═══ Extrait de page ═══

Spécialement, dans les années soixante, s’est déroulé dans le diocèse et dans les paroisses parisiennes un débat entre clercs, auquel participaient les laïcs engagés, pour savoir comment devait s’organiser la mission, débat qui poursuit celui ouvert dans les années trente et quarante. Les orientations missionnaires avaient été lancées à Paris par le cardinal Suhard à partir de la guerre. Je pense à la Mission de France, dans le XIIIe arrondissement, à la Mission de Paris autour des abbés Godin et Daniel, à toute une série d’initiatives comme les Missionnaires du Travail avec Robert Frossard, aux paroisses missionnaires qui ont concentré l’attention comme St-Séverin et en banlieue l’Haÿ-les-Roses. Dans le diocèse de Paris, à la veille du Concile et même dans l’immédiat après-Concile, le débat des années quarante se retrouve à l’identique. Mais les problématiques se dégagent d’une sorte de gangue. Clarification et radicalisation s’accentuent à partir de 1968 et dans les années soixante-dix. Dans les années soixante ce n’est pas encore le cas, et tous les éléments coexistent encore de manière un peu confuse. Un exemple est le débat autour de la « paroisse communautaire ». Dans les années soixante-dix, il y aura opposition entre paroisse territoriale et Action catholique, c’est-à-dire le regroupement autour de militants insérés dans la société, la paroisse étant conservée comme lieu de prière. Mais dans les années soixante, le débat n’en est pas là. Il oppose la « paroisse communautaire » à la « paroisse d’œuvres », c’est-à-dire la paroisse de chrétienté à l’ancienne. Cette dernière s’était développée à la fin du XIXe siècle, avait connu son heure de gloire entre les années 1900 et 1930, et restait encore très vivante à Paris dans les années soixante. Le mouvement missionnaire des années quarante lui opposait un autre modèle, à savoir la paroisse communautaire.

═══

• _Énoncé 1_
D'après l'extrait sur la mission dans le diocèse de Paris, entre quelles années la paroisse d'œuvres a-t-elle connu son heure de gloire ?

═══ Liste des entrées ═══

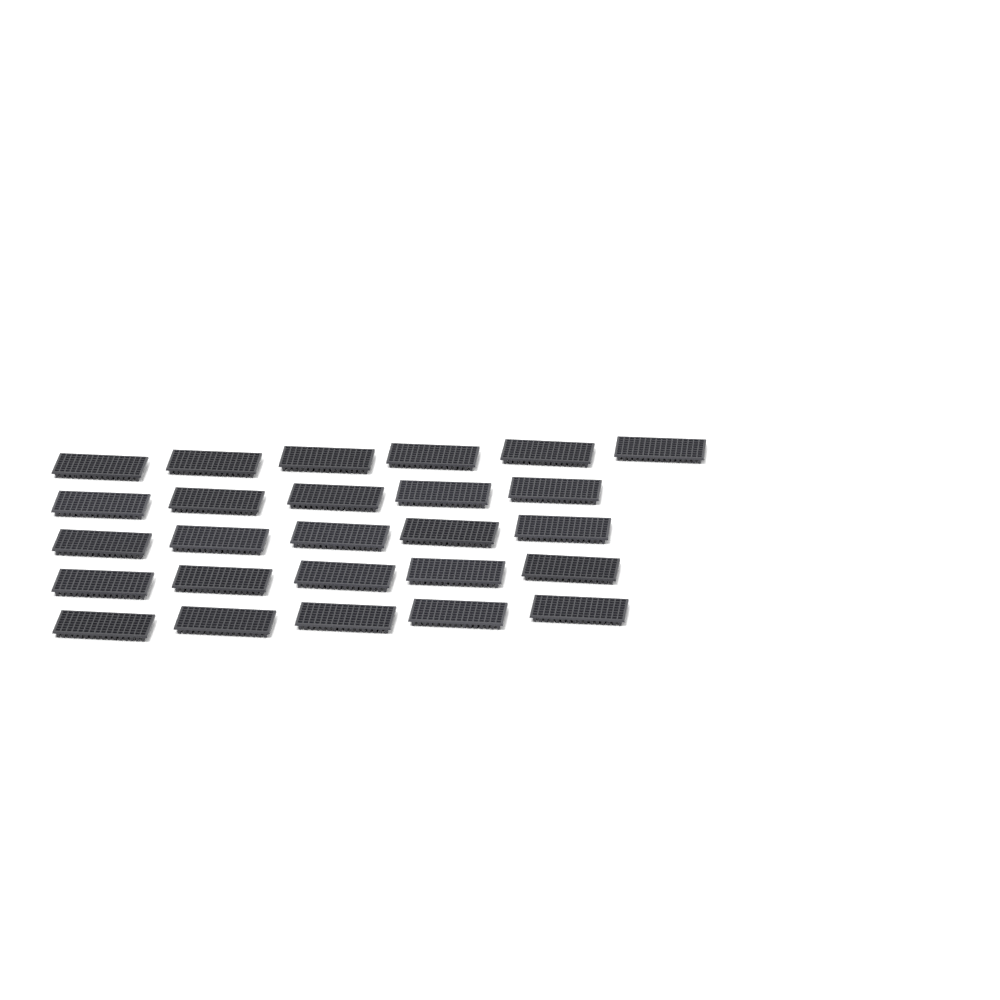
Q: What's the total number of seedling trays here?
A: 26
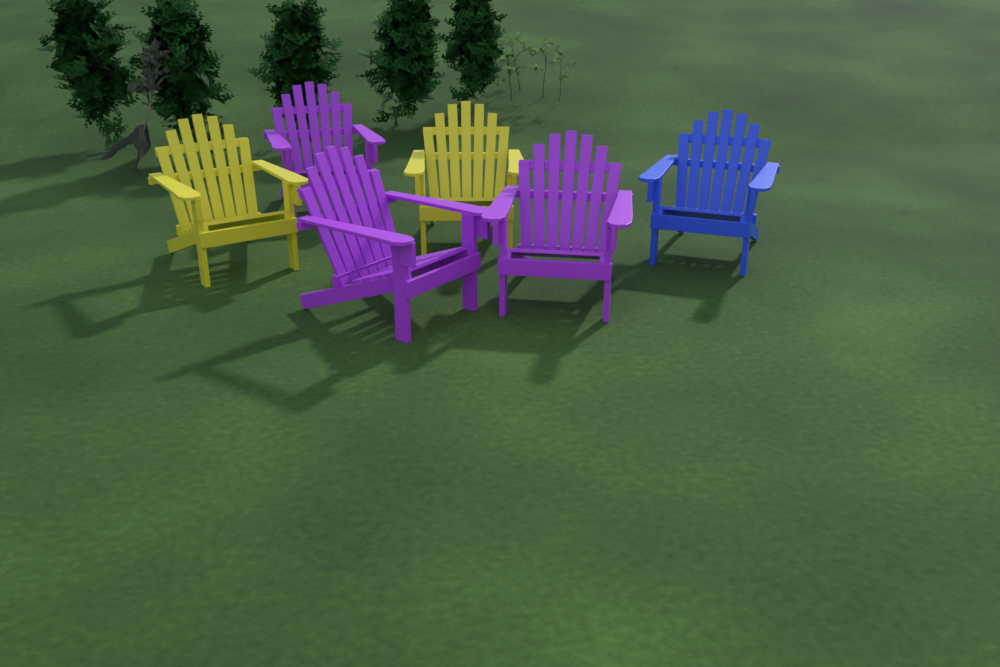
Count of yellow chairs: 2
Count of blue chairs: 1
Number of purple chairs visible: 3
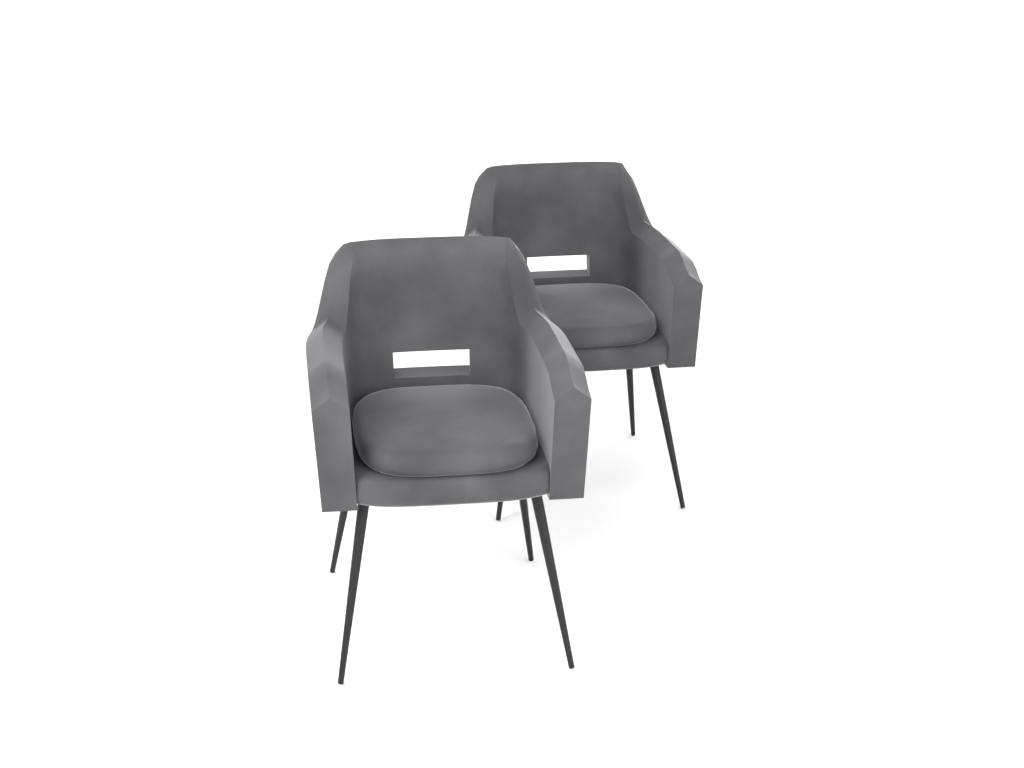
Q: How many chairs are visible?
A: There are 2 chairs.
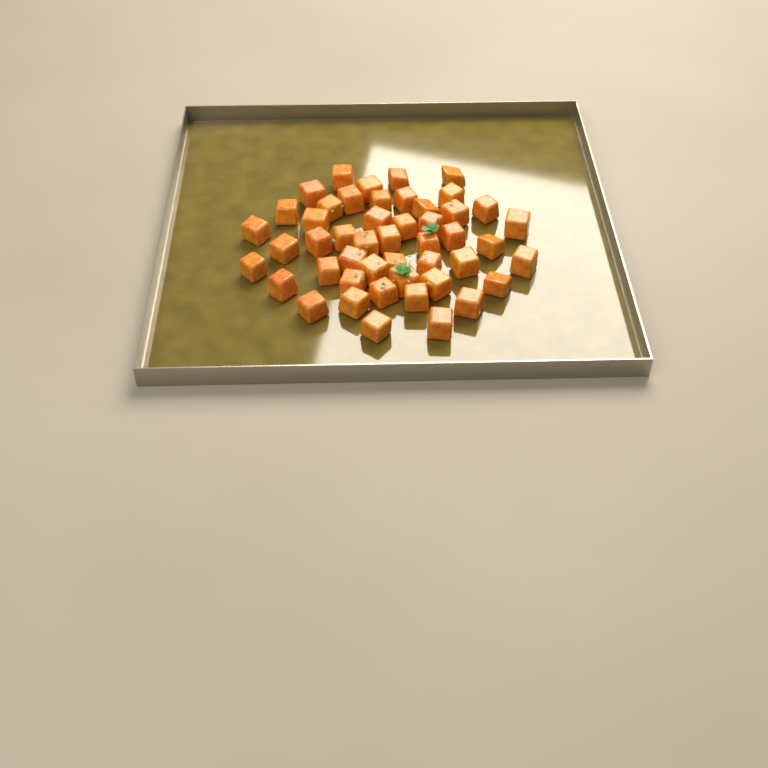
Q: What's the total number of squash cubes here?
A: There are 48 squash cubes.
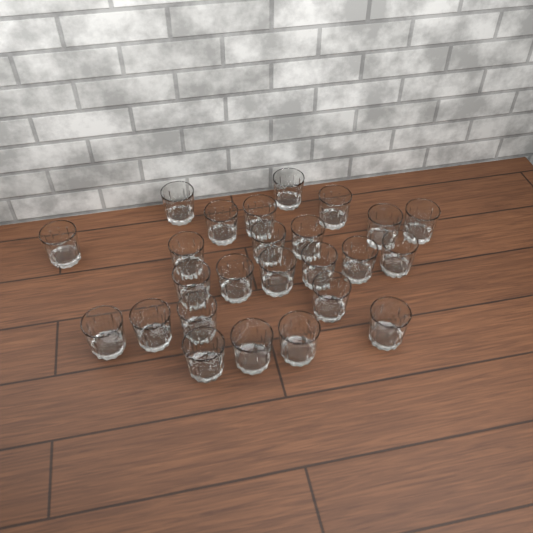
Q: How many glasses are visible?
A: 25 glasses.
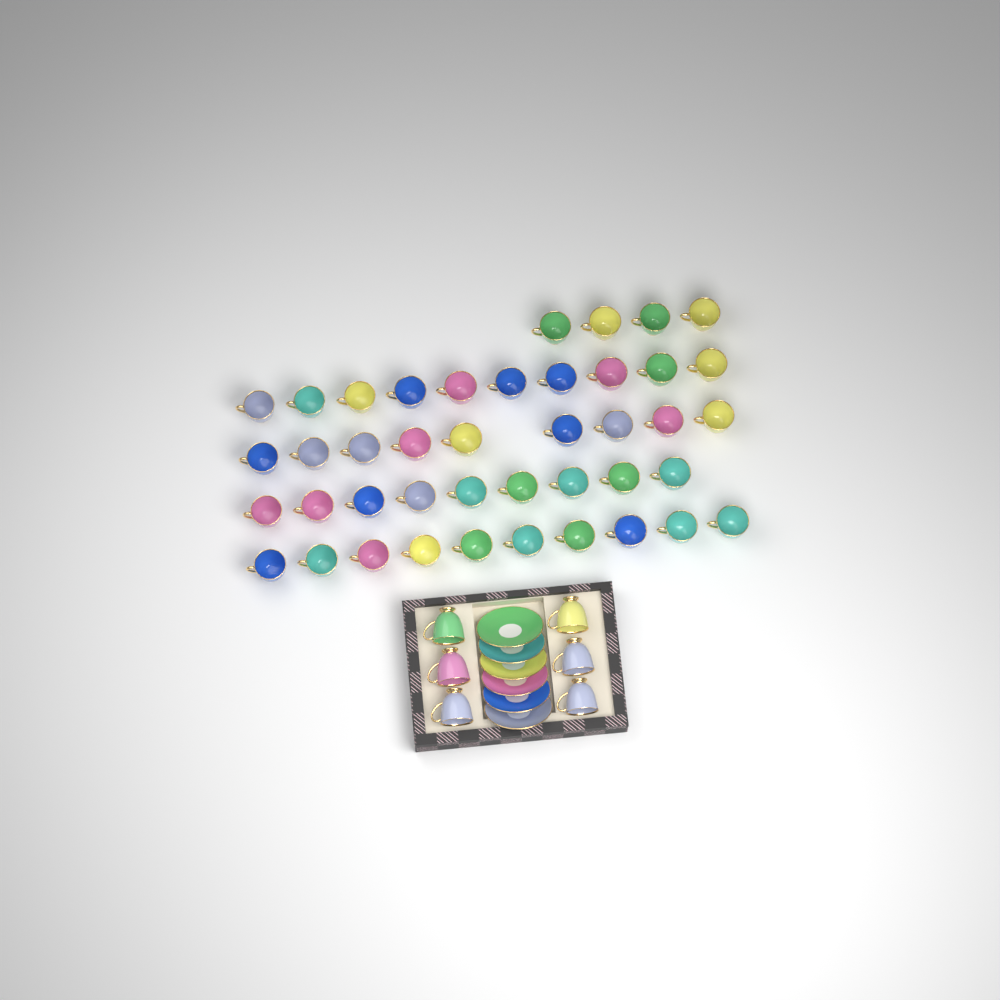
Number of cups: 48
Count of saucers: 6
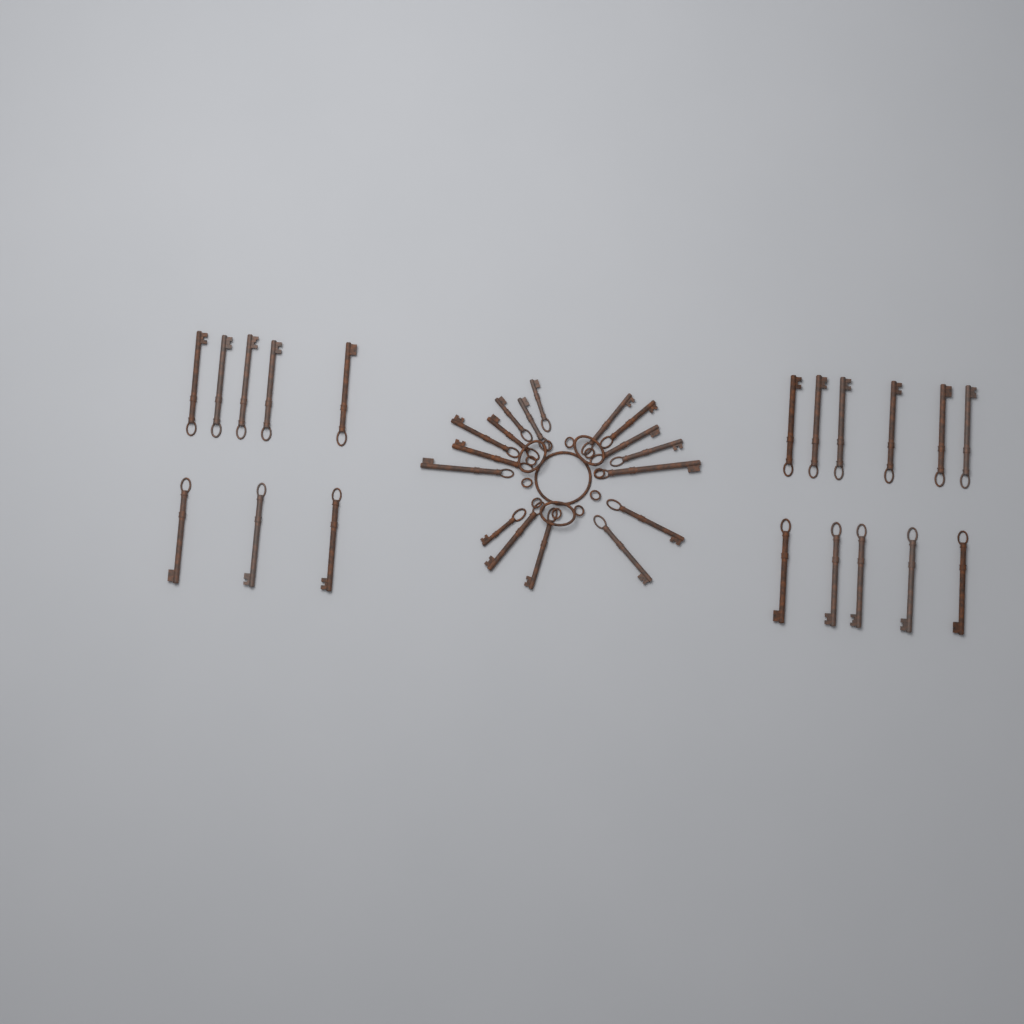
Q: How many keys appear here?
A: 36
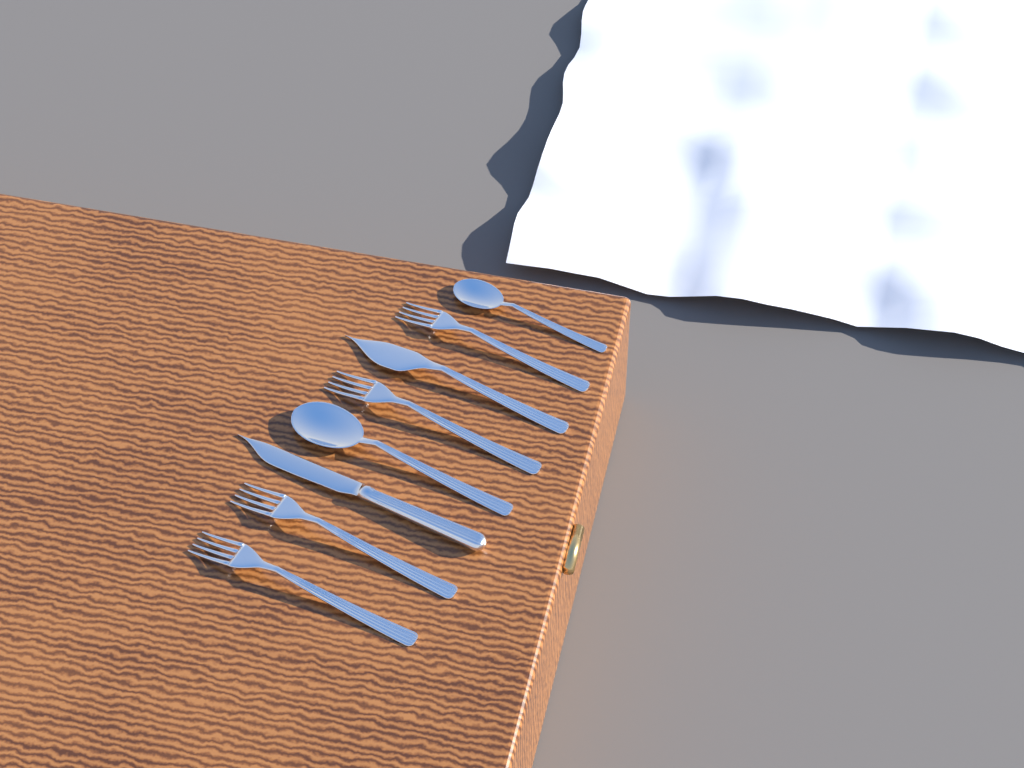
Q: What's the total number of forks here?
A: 4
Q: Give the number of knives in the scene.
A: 2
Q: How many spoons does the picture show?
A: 2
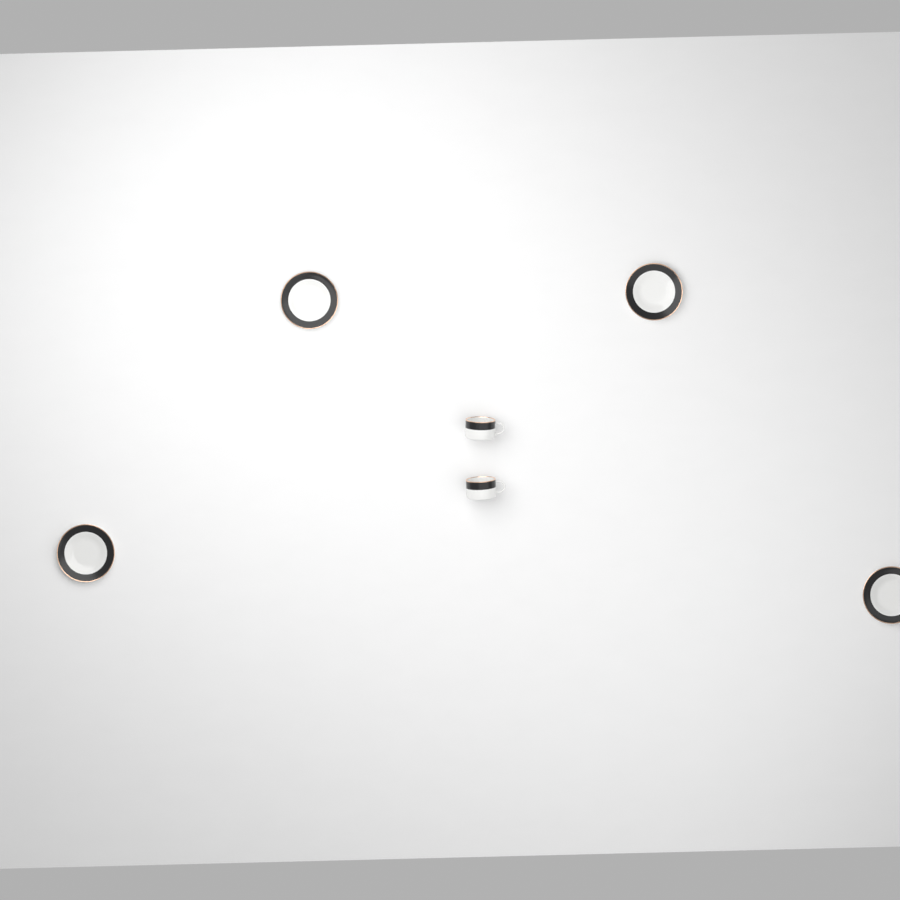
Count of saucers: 4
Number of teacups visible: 2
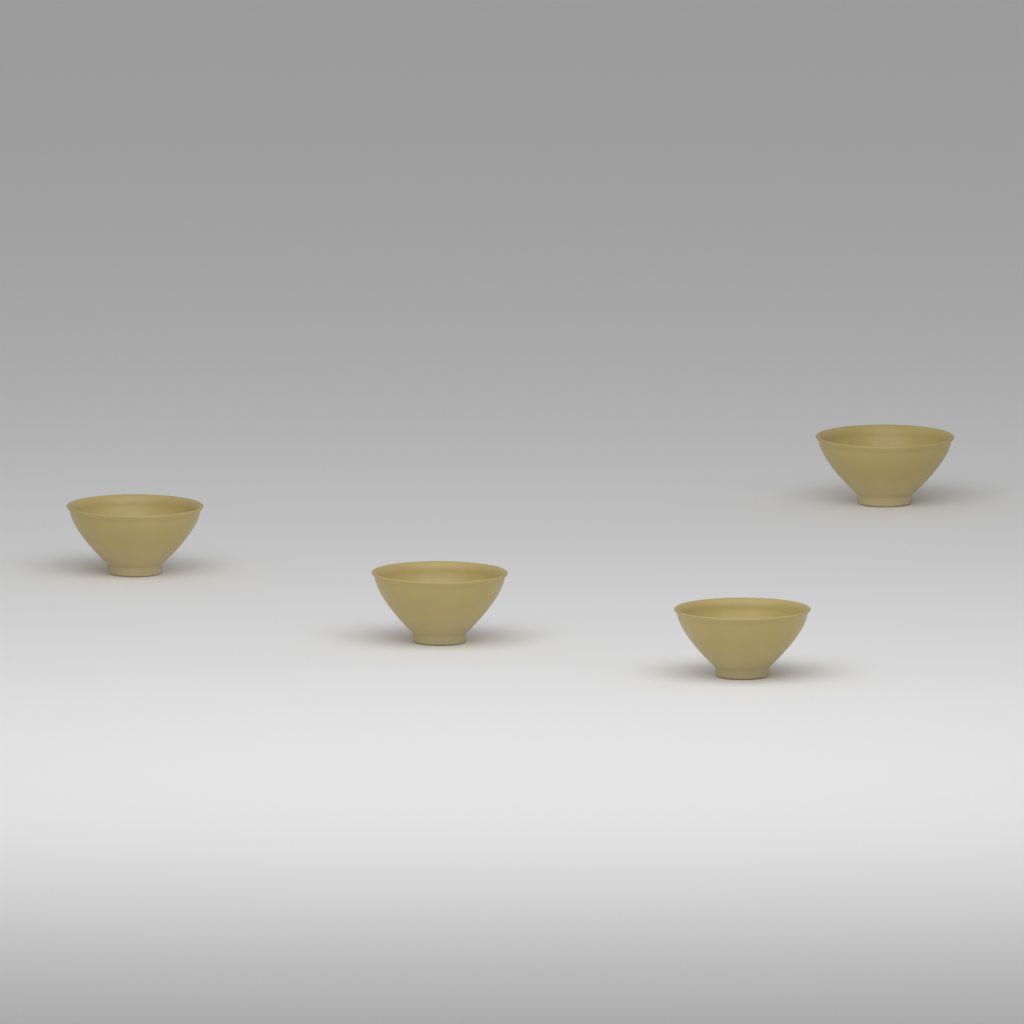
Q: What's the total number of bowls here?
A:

═══

• _Énoncé 2_
Renvoyez chaque ligne des entrées contenant le mot « There », en tenant compte de la casse.

• _Réponse rédigée 1_
Entre les années 1900 et 1930.

• _Réponse rédigée 2_
A: There are 2 chairs.
A: There are 48 squash cubes.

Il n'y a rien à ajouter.